VIRGINIA BEACH, Va. (AP) -- Health insurer Amerigroup Inc. on Friday said its profit sank in the third quarter because of higher medical costs associated with the swine flu.
For the three months ending Sept. 30, the company earned $22.5 million, or 43 cents per share, compared with $37.9 million, or 71 cents per share, in the year-ago period.
Quarterly revenue rose to $1.3 billion from $1.1 billion.
On average, analysts polled by Thomson Reuters expected a profit of 45 cents per share on revenue of $1.32 billion.

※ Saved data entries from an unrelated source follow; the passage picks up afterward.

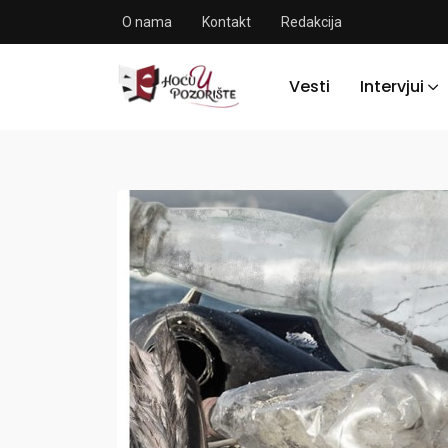
O nama
Kontakt
Redakcija
Vesti
Intervjui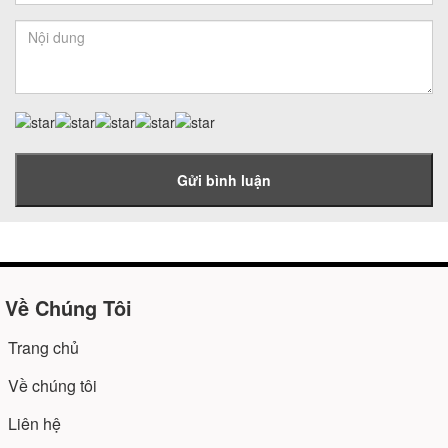
Gửi bình luận
Về Chúng Tôi
Trang chủ
Về chúng tôi
Liên hệ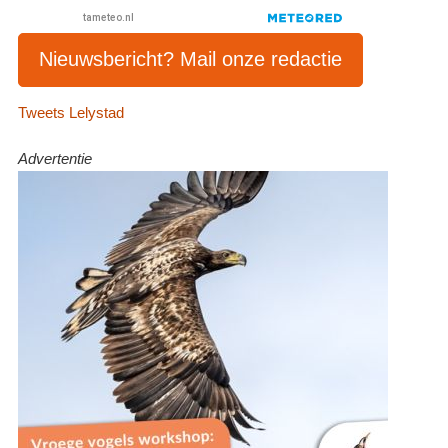
Nieuwsbericht? Mail onze redactie
Tweets Lelystad
Advertentie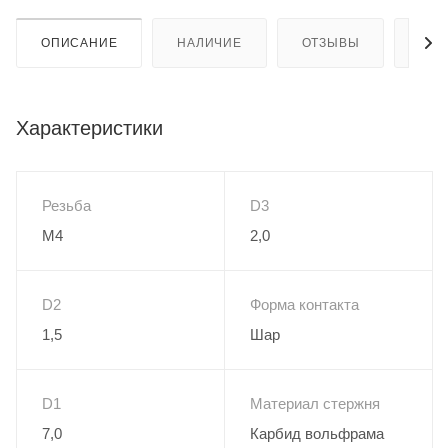
ОПИСАНИЕ
НАЛИЧИЕ
ОТЗЫВЫ
КАК
Характеристики
Резьба
D3
M4
2,0
D2
Форма контакта
1,5
Шар
D1
Материал стержня
7,0
Карбид вольфрама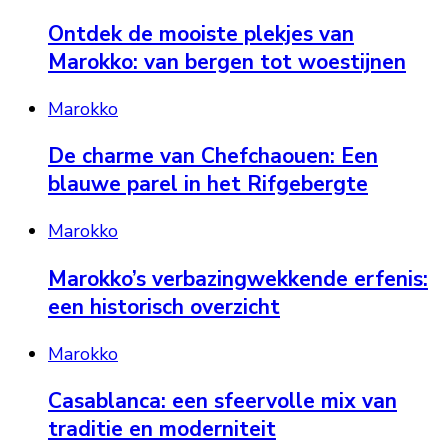
Ontdek de mooiste plekjes van
Marokko: van bergen tot woestijnen
Marokko
De charme van Chefchaouen: Een
blauwe parel in het Rifgebergte
Marokko
Marokko’s verbazingwekkende erfenis:
een historisch overzicht
Marokko
Casablanca: een sfeervolle mix van
traditie en moderniteit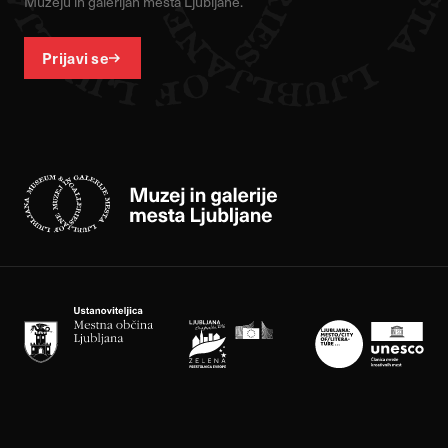
Muzeju in galerijah mesta Ljubljane.
Prijavi se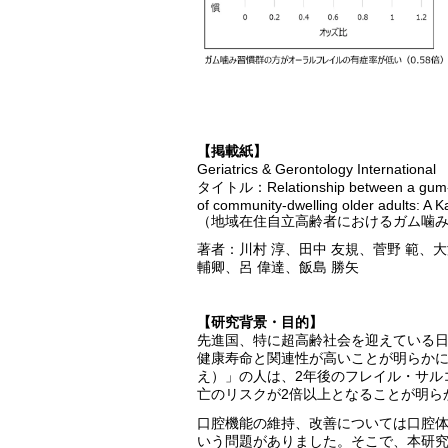
【掲載紙】
Geriatrics & Gerontology Internati
タイトル：Relationship between a gum-chew
of community-dwelling older adults: A K
（地域在住自立高齢者におけるガム噛
著者：川村 淳、田中 友規、菅野 範、大
輔卿、呂 偉達、飯島 勝矢
【研究背景・目的】
先進国、特に超高齢社会を迎えている
健康寿命と関連性が高いことが明らか
え）」の人は、2年後のフレイル・サル
亡のリスクが2倍以上となることが明ら
口腔機能の維持、改善については口腔
いう問題がありました。そこで、本研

Amerigroup said the swine flu drove up emergency room services, ambulatory surgery and physician services in the third quarter. As a result, health benefits expenses were 87.5 percent of premium revenues, versus 82 percent in the third quarter of 2008, the company said.
The benefits ratio was further elevated because of the swine flu's virulence among children, pregnant women and other high-risk population groups -- groups that represent the majority of Amerigroup's 1.8 million members.
In a release, CEO and chairman James G. Carlson noted that the swine flu, "like the recession, will eventually fade."
Shares of Amerigroup fell $1.18, or 5.2 percent, to $21.56 in afternoon trading. The stock has ranged from $17.42 to $32.40 over the past year.